La marque « BOBO » apparaît stylisée sur des magazines, des livres, des calendriers, du matériel didactique et du contenu numérique. Considérant qu’elle a été enregistrée en tant que marque verbale, cet usage de la stylisation et des couleurs n’altère pas le caractère distinctif du signe tel qu’enregistré.
En outre, la marque a été utilisée publiquement et extérieurement dans la publicité, la distribution et l’étiquetage des produits. Alors que l’opposant affirme que la marque est associée à des services éducatifs et de divertissement pour enfants, les preuves au dossier démontrent clairement que la marque est utilisée de manière prédominante en relation avec des magazines imprimés pour enfants et des livres éducatifs.
En conséquence, les preuves montrent que la marque a été utilisée conformément à sa fonction et telle qu’enregistrée pour au moins certains des produits et services pour lesquels elle est enregistrée.
Conclusion générale
Compte tenu de l’ensemble des preuves, les preuves soumises par l’opposant sont suffisantes pour prouver l’usage sérieux de la marque antérieure pendant la période pertinente sur le territoire pertinent.
Toutefois, les preuves déposées par l’opposant ne démontrent pas l’usage sérieux de la marque pour tous les produits et services couverts par la marque antérieure.
Conformément à l’article 47, paragraphe 2, du RMUE, si la marque antérieure n’a été utilisée que pour une partie des produits ou services pour lesquels elle est enregistrée, elle est, aux fins de l’examen de l’opposition, réputée n’être enregistrée que pour ces produits ou services.

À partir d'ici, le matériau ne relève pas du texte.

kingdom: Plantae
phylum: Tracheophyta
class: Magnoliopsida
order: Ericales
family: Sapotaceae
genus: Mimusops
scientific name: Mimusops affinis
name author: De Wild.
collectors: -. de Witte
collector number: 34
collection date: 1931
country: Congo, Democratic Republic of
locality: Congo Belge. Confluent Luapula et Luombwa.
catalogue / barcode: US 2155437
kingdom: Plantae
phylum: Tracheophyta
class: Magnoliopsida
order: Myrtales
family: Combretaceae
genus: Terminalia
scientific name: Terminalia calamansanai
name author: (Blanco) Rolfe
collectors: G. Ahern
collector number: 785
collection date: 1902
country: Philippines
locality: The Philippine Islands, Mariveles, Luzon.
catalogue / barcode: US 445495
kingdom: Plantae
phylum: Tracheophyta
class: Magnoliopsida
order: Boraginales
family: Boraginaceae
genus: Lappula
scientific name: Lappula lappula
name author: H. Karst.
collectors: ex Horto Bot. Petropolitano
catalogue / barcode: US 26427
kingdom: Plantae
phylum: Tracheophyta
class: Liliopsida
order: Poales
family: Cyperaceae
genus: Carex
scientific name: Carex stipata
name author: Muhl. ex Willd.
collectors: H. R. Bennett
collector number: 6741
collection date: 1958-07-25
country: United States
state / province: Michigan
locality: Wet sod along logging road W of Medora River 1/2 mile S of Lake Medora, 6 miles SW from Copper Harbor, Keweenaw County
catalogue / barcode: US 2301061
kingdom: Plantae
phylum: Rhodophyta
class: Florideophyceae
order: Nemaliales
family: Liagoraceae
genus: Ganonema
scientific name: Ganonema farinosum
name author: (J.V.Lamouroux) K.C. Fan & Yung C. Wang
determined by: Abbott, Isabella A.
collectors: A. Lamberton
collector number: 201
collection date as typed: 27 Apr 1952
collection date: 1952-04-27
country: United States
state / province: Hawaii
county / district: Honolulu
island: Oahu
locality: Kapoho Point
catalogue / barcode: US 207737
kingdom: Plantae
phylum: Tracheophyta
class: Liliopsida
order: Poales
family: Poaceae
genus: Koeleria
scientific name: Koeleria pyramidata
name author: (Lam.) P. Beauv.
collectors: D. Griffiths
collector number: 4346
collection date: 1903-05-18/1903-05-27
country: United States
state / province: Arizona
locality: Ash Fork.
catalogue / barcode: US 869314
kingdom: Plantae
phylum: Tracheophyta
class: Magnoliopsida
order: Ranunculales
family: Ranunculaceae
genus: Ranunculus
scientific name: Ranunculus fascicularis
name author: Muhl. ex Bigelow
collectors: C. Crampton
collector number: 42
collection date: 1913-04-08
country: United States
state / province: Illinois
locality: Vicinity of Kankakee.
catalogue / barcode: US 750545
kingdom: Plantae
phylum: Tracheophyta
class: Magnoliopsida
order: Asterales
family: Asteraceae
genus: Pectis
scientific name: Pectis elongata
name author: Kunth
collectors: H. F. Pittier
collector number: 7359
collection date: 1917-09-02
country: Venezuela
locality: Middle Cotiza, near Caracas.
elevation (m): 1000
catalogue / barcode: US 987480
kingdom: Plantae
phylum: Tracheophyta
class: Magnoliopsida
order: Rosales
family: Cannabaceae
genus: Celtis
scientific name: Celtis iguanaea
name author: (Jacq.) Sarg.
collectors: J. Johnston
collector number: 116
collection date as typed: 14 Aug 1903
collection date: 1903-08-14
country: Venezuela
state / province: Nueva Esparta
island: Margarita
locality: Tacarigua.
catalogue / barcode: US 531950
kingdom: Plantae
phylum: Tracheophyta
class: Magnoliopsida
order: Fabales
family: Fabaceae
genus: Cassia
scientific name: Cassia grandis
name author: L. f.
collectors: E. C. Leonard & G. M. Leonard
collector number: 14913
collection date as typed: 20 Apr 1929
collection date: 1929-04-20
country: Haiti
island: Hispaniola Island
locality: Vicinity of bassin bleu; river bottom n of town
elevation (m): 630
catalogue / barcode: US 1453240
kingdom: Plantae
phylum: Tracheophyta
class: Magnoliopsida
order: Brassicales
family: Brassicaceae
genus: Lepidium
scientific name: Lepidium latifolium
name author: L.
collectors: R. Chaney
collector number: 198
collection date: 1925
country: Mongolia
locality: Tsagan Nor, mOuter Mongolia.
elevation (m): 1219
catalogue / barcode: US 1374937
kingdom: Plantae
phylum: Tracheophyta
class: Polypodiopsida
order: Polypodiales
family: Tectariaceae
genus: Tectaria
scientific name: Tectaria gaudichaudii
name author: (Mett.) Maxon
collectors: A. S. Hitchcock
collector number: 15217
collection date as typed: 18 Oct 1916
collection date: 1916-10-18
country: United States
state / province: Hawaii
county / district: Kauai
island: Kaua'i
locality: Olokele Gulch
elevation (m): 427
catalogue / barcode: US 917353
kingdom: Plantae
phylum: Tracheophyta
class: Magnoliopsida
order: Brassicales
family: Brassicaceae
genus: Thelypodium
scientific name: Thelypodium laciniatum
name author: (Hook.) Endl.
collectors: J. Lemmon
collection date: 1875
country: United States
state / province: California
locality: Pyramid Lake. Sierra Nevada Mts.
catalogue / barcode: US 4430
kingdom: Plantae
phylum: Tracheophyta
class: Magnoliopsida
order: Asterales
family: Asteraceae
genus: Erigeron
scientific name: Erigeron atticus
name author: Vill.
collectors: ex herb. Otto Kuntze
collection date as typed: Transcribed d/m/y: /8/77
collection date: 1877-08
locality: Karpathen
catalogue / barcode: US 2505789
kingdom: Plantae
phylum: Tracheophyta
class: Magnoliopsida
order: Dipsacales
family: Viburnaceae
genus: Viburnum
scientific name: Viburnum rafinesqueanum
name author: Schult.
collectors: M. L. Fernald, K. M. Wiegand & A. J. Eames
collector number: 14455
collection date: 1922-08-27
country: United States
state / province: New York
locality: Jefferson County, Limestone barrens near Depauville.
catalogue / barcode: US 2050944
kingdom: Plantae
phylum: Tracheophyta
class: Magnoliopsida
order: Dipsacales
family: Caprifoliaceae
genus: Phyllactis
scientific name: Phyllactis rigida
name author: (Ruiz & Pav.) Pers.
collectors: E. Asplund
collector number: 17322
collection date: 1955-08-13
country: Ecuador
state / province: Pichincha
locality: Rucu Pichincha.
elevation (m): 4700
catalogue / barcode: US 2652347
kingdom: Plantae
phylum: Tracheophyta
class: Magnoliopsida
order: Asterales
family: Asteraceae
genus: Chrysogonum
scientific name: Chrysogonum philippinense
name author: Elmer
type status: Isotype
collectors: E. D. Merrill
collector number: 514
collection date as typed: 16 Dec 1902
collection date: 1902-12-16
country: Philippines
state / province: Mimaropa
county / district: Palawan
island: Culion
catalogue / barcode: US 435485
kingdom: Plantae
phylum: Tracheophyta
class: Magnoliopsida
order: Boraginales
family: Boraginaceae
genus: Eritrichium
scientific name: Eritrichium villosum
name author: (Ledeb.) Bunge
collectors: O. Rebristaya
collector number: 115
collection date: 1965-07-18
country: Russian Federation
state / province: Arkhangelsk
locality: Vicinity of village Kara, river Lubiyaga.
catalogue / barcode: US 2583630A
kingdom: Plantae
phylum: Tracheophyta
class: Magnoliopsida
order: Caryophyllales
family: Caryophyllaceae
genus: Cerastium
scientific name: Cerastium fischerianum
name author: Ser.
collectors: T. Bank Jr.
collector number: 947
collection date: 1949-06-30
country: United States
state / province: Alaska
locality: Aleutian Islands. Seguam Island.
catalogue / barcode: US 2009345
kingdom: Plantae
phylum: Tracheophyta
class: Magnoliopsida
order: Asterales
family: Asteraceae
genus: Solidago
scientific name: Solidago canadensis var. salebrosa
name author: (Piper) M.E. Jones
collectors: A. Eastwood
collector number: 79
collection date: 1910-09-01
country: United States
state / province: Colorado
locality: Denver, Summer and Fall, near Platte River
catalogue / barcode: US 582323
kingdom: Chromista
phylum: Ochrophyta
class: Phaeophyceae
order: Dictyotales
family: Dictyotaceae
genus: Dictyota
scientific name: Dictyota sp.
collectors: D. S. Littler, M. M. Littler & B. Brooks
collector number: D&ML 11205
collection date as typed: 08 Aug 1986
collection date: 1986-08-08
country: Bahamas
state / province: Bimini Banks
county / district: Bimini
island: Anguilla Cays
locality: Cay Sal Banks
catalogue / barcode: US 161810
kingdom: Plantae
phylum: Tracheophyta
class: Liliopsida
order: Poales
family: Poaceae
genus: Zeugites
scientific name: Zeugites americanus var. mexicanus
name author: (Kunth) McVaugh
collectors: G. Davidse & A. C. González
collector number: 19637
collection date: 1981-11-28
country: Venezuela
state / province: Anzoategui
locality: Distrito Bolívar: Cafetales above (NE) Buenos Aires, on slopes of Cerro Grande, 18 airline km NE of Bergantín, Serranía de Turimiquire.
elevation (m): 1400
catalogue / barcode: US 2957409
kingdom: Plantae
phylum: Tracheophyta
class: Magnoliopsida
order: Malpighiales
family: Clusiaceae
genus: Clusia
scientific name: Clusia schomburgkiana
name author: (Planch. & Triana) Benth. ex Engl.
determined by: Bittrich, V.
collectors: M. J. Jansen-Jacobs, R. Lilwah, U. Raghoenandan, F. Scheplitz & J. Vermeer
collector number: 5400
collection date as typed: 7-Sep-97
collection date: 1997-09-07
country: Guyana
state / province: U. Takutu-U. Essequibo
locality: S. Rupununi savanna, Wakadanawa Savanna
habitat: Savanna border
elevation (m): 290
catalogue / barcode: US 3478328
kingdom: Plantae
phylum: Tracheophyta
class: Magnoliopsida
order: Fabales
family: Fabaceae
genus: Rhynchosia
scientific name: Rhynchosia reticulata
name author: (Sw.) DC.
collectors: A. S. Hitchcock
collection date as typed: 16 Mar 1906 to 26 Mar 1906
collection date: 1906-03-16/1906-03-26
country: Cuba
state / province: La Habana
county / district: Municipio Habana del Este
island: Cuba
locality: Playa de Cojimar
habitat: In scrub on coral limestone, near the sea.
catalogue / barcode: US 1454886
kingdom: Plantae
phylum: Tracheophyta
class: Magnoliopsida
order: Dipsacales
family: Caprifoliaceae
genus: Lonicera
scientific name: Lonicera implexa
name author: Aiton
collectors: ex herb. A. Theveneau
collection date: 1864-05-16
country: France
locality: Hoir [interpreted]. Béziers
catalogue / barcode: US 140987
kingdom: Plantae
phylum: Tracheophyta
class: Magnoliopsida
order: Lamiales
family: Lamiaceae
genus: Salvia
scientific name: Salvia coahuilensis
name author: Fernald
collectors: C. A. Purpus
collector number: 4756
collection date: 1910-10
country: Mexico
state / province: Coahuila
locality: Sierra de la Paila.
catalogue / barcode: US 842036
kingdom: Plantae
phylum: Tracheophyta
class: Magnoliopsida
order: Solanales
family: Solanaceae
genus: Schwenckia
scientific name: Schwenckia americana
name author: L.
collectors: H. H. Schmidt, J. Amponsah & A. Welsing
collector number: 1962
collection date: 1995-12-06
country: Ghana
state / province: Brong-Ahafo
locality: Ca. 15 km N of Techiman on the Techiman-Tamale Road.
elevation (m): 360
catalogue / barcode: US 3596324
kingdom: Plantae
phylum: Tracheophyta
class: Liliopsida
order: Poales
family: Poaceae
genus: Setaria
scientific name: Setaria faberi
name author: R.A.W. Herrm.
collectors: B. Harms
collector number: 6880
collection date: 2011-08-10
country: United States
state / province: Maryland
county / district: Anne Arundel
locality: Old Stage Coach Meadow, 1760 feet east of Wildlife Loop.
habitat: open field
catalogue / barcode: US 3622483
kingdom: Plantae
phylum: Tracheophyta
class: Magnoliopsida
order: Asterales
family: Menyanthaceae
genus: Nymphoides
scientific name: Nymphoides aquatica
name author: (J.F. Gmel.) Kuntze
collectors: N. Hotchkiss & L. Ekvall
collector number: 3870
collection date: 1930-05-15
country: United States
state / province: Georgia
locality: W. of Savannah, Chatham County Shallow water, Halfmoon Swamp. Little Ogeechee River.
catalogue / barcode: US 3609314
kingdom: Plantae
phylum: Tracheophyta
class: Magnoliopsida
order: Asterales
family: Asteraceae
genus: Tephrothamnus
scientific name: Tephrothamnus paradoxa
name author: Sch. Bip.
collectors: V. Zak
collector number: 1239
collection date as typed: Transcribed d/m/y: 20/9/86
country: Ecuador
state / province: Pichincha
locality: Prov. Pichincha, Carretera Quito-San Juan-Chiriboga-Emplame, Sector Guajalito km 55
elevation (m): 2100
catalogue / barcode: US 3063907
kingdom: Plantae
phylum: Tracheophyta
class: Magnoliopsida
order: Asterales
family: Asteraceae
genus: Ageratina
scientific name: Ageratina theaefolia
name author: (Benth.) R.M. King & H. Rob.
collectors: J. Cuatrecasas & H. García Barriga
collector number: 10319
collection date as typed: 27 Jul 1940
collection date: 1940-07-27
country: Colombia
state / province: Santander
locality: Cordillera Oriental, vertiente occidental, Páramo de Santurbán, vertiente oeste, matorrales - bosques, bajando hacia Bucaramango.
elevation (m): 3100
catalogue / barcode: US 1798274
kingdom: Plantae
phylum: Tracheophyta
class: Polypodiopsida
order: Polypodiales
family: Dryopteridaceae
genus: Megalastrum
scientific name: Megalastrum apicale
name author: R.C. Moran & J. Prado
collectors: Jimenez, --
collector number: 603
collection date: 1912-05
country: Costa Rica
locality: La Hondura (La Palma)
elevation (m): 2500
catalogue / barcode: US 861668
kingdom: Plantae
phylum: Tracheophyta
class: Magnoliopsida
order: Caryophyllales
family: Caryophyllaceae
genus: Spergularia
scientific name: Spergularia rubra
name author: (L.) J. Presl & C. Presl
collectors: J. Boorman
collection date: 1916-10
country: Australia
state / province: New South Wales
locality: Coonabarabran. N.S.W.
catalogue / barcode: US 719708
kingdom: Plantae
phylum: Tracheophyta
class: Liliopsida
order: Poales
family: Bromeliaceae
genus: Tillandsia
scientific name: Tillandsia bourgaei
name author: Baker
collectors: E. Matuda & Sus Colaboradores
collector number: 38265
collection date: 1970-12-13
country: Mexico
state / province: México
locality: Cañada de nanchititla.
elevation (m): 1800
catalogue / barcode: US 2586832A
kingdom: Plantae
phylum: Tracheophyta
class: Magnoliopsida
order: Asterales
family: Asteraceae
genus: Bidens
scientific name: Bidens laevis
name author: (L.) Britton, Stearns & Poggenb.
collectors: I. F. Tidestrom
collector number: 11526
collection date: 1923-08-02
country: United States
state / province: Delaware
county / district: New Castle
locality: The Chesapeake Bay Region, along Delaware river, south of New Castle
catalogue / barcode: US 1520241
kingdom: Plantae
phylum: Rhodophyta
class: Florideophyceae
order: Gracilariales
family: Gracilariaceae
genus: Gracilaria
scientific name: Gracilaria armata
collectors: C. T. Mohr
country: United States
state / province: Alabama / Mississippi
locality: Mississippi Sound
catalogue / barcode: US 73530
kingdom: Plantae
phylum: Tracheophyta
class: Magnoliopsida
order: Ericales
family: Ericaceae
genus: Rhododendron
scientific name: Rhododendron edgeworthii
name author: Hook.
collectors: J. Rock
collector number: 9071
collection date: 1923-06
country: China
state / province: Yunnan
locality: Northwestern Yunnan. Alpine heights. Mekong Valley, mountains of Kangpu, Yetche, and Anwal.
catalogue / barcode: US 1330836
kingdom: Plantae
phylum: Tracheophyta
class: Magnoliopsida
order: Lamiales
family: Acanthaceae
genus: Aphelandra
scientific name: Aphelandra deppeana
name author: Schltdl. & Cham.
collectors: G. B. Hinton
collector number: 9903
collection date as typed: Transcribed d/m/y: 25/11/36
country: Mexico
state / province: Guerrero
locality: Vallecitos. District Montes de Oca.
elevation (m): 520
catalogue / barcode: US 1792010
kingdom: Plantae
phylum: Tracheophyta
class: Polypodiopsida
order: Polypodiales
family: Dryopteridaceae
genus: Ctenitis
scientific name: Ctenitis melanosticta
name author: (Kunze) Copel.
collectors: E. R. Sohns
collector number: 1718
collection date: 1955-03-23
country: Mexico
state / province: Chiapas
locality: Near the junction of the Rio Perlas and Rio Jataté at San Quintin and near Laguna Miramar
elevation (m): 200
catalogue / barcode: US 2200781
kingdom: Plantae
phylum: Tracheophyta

Selon la jurisprudence, lors de l’application de la disposition susmentionnée, il convient de prendre en considération ce qui suit :
… si une marque a été enregistrée pour une catégorie de produits ou de services suffisamment large pour qu’il soit possible d’y identifier un certain nombre de sous-catégories susceptibles d’être considérées de manière indépendante, la preuve que la marque a fait l’objet d’un usage sérieux pour une partie de ces produits ou services n’accorde de protection, dans le cadre d’une procédure d’opposition, que pour la ou les sous-catégories auxquelles appartiennent les produits ou services pour lesquels la marque a effectivement été utilisée. En revanche, si une marque a été enregistrée pour des produits ou des services définis de manière si précise et étroite qu’il n’est pas possible d’opérer de subdivisions significatives au sein de la catégorie concernée, alors la preuve de l’usage sérieux de la marque pour les produits ou services couvre nécessairement l’intégralité de la catégorie aux fins de l’opposition.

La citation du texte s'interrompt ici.